Woman with carpal tunnel injury at work.

The symposium focused on the fact that women are injured on the job more frequently than men as they age, and safety standards create a bias against women.

Things definitely need to change. Consider these statistics provided by various speakers and panelists: 

  • Out of all claims of injury filed in the Workers' Compensation system, 43 percent are filed by women, 43 percent of injuries occur within the first three years of work, and the highest number of injuries are filed by women in the 45- to 54-year-old age bracket.
  • Women have a 50 percent greater risk of slip and fall injuries.
  • Seventy-five percent of all carpal tunnel injury claims are filed by women, and women have a 60 percent increased risk for wrist and hand injuries.
  • Sixty-four percent of all mental stress claims are filed by women. 
  • Twenty-eight percent of farmworkers are female; 35 to 50 percent of them will experience sexual harassment at some time in their work life. 
  • In 2012, workplace violence became the second highest cause of women's on-the-job fatalities and that women are also sexually harassed by a greater degree than men, resulting in depression, anxiety, and other forms of psychiatric injury.  Yet, more than 70 percent of U.S. employers had no formal policy to deal with workplace violence.
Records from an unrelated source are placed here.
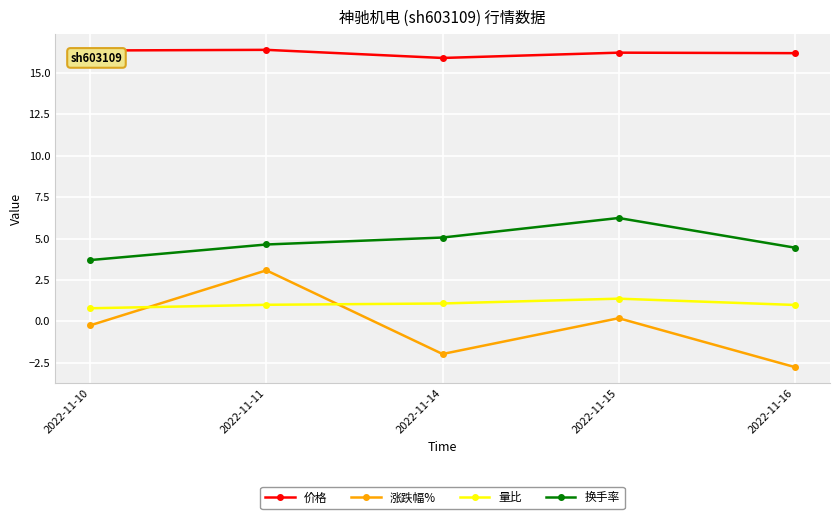

How many lines are shown in the chart?

4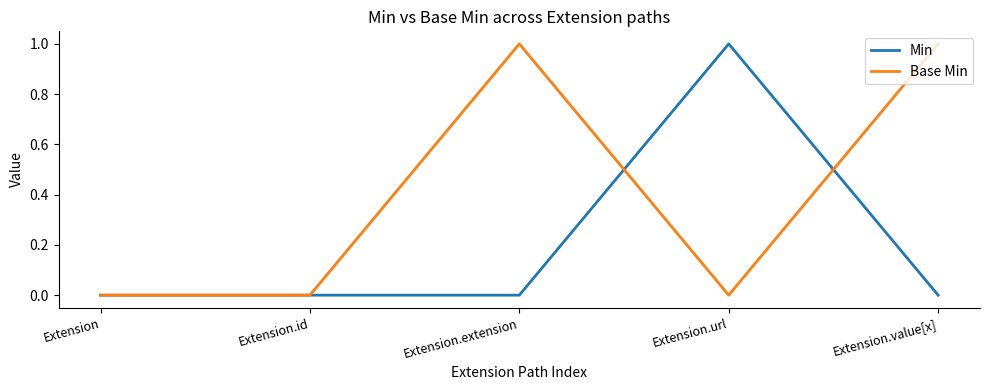

What position from the right is Extension.url?

2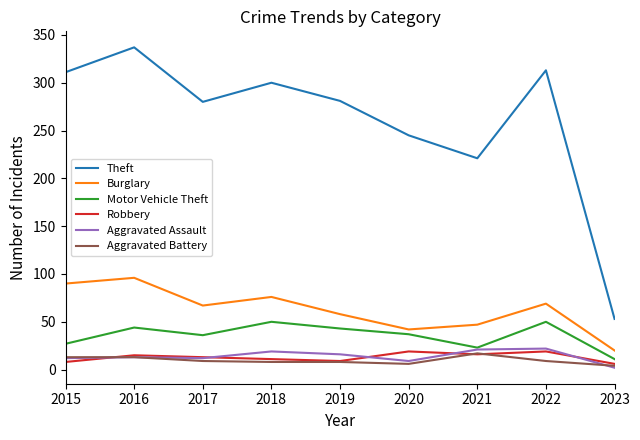

Is the value of Aggravated Assault at 2019 greater than the value of Burglary at 2018?

No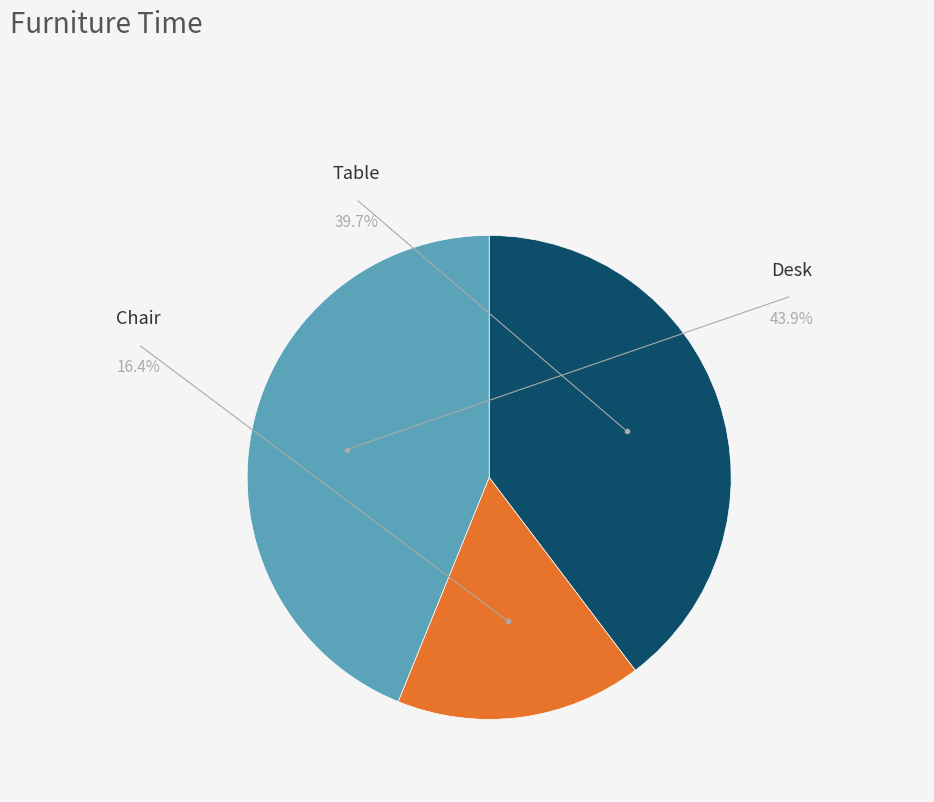

How many segments does this pie chart have?

3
Among the many concerns expressed were safety issues for women working in traditionally male-dominated jobs, such as construction and trucking industries, including women's use of such things as safety harnesses and gloves that are manufactured for men.

As advocates for women injured at work, we at Gordon, Edelstein, Krepack, Grant, Felton & Goldstein, LLP understand how injuries impact their lives and the lives of their families on a daily basis.  Our hope is that by more fully understanding the cause and effect of women's workplace injuries, we can develop solutions.